Crime de estupro: agravantes e punições detalhadas na legislação brasileira

Entenda como a lei brasileira trata os diferentes tipos de estupro, agravantes e as penas aplicáveis, com destaque para casos coletivos e vítimas vulneráveis

Crime de estupro: agravantes e punições detalhadas na legislação brasileira
Representação ilustrativa de crime de estupro. Foto: Agência Brasil

A legislação brasileira prevê penas rigorosas para o crime de estupro, considerando agravantes como estupro coletivo e vítimas menores de idade.

Legislação brasileira define e penaliza o crime de estupro

O crime de estupro no Brasil é definido no artigo 213 do Código Penal, cuja redação atual foi atualizada pela Lei nº 12.015, de 2009. O texto considera estupro o ato de constranger alguém, mediante violência ou grave ameaça, a ter conjunção carnal ou praticar outro ato libidinoso. Esses termos abrangem desde a penetração até outras práticas sexuais não consentidas que envolvam contato físico com conotação sexual. A legislação estabelece penas de 6 a 10 anos para o crime, que aumentam conforme agravantes.

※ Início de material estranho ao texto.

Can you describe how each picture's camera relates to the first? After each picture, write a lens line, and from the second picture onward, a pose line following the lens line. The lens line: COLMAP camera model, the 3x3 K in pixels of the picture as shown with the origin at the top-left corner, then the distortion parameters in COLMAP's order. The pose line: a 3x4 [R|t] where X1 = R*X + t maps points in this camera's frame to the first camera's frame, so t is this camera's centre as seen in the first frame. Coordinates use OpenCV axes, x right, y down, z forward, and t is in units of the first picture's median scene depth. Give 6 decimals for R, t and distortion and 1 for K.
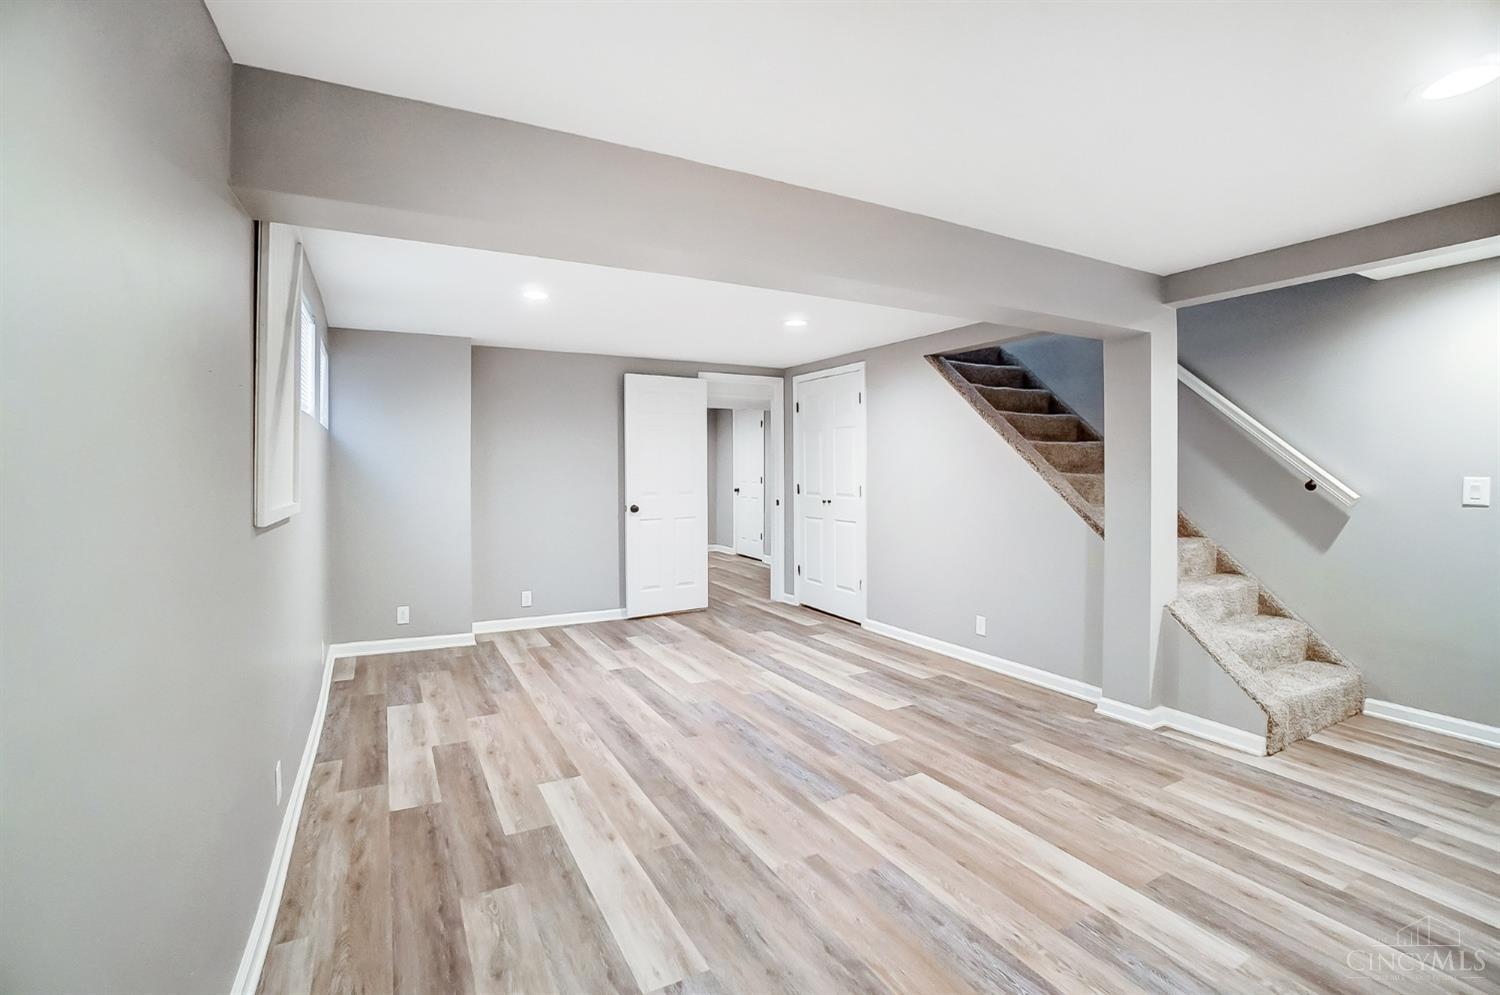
lens RADIAL K [[663.3, 0, 745.5], [0, 663.3, 472.1], [0, 0, 1]] dist [-0.066254, 0.025476]
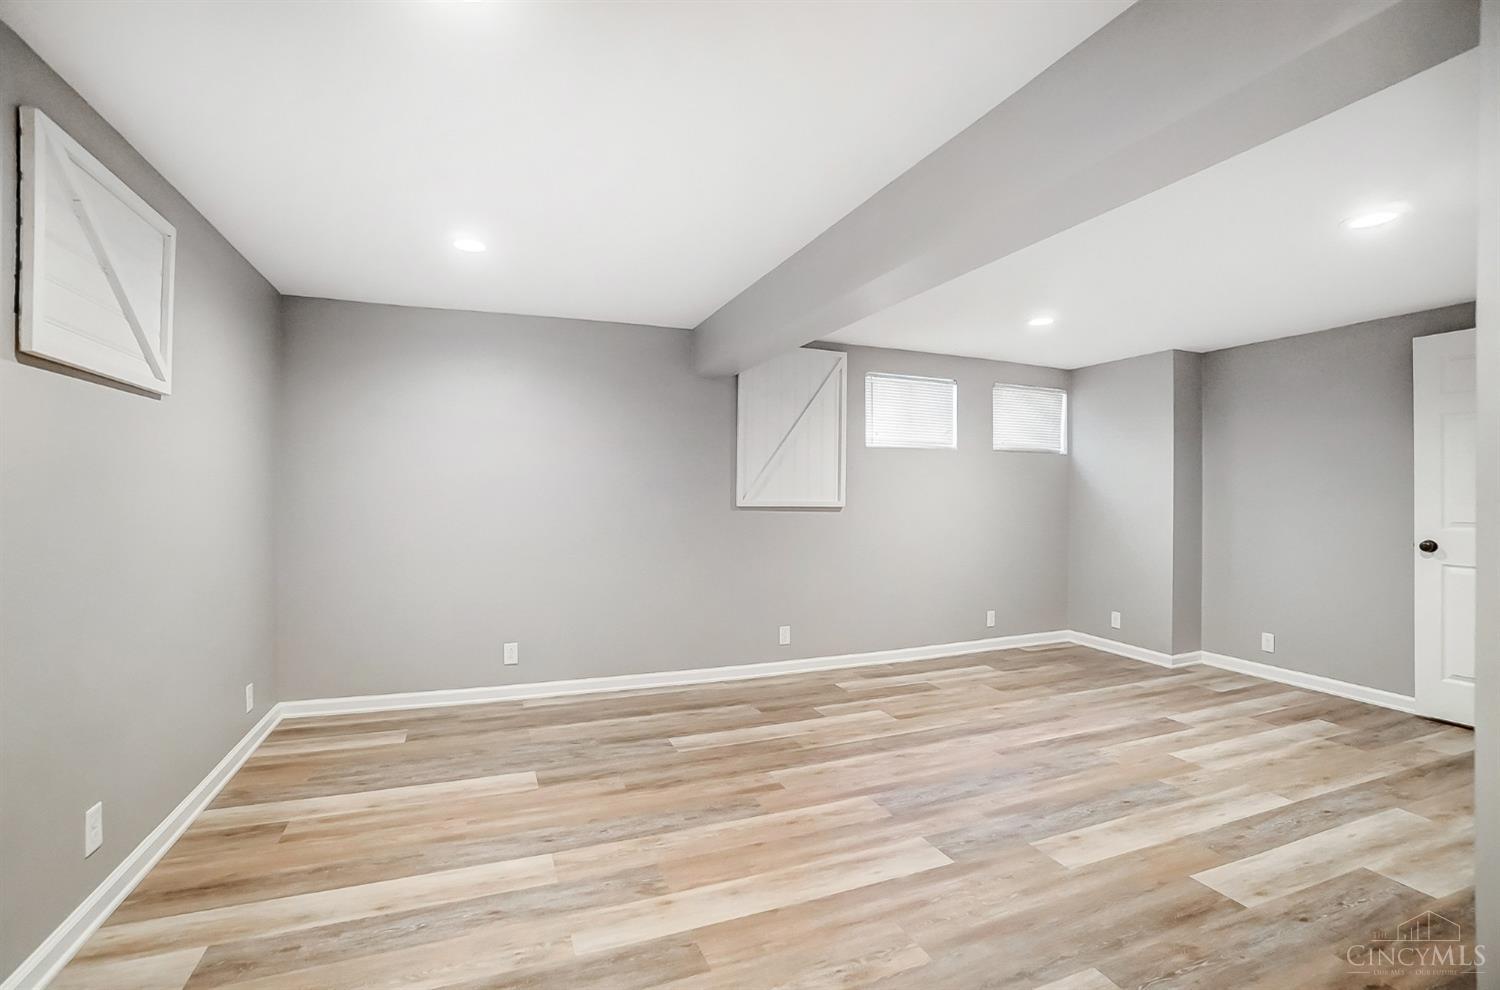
lens RADIAL K [[655.3, 0, 742.8], [0, 655.3, 497.1], [0, 0, 1]] dist [0.004136, 0.001117]
pose [[-0.093300, 0.006731, -0.995615, 0.962407], [-0.002905, 0.999971, 0.007033, 0.009958], [0.995634, 0.003548, -0.093277, 0.721557]]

Agravantes que ampliam as penas para o crime de estupro

O crime de estupro pode ter sua pena majorada em diversas situações previstas em lei. Quando a vítima sofre lesão corporal grave ou é menor de 18 anos, a pena passa a variar entre 8 e 12 anos de prisão. Em casos que resultam em morte, a penalidade é de 12 a 30 anos. A lei nº 13.718, de 2018, ampliou as punições para estupro coletivo — definido pela participação de duas ou mais pessoas — e para o chamado estupro corretivo, caracterizado pelo intuito de controlar o comportamento social ou sexual da vítima. Nesses casos, as penas podem aumentar de um terço a dois terços, elevando o máximo para até 16 anos e oito meses.

Estupro coletivo: repercussão e resposta legislativa

Casos emblemáticos de estupro coletivo, como o ocorrido em 2016 em São Gonçalo, onde uma mulher foi vítima de ao menos dez agressores, motivaram mudanças na legislação. A ampliação das penas reflete a resposta do Legislativo diante da gravidade e da comoção pública causada por esses crimes. A participação de adolescentes não exclui a caracterização do crime coletivo. A lei busca assim coibir a impunidade e garantir maior proteção às vítimas.

Proteção reforçada para vítimas vulneráveis segundo a lei 15.280/2025

A legislação brasileira prevê ainda penas mais severas para estupro de vulnerável, categoria que inclui menores de 14 anos e pessoas com deficiência. A lei 15.280, de 2025, estipula reclusão de 10 a 18 anos para estupro de vulnerável, que pode ser ampliada para 12 a 24 anos em casos de lesão corporal grave, e de 20 a 40 anos se resultar em morte da vítima. Além disso, atos sexuais na presença de menores de 14 anos, exploração sexual e distribuição de cenas de estupro têm punições específicas que reforçam a proteção legal.

Novas medidas legislativas para menores de 14 anos e o Projeto de Lei 2.195/24

Em fevereiro de 2026, o Senado aprovou o Projeto de Lei 2.195/24, que reafirma o crime de relação sexual com menores de 14 anos independentemente do consentimento ou circunstâncias como gravidez. A proposta foi uma resposta a uma decisão judicial controversa, reforçando o entendimento de que qualquer relação com menores nessa faixa etária configura crime. O projeto aguarda sanção presidencial, sinalizando o compromisso do Legislativo em assegurar proteção efetiva a crianças e adolescentes.

Contexto social e judicial dos crimes de estupro no Brasil

A legislação brasileira sobre o crime de estupro tem evoluído em resposta a casos que geram grande repercussão social e judicial. A combinação de penas rigorosas e a ampliação dos agravantes demonstram a intenção de desestimular esses crimes e garantir justiça às vítimas. A atuação da Polícia Civil em investigações, como no caso recente em Copacabana envolvendo uma vítima de 17 anos, exemplifica o esforço para responsabilizar os autores desses delitos. A continuidade na atualização das normas reflete a complexidade do tema e a busca por soluções legais adequadas às demandas sociais.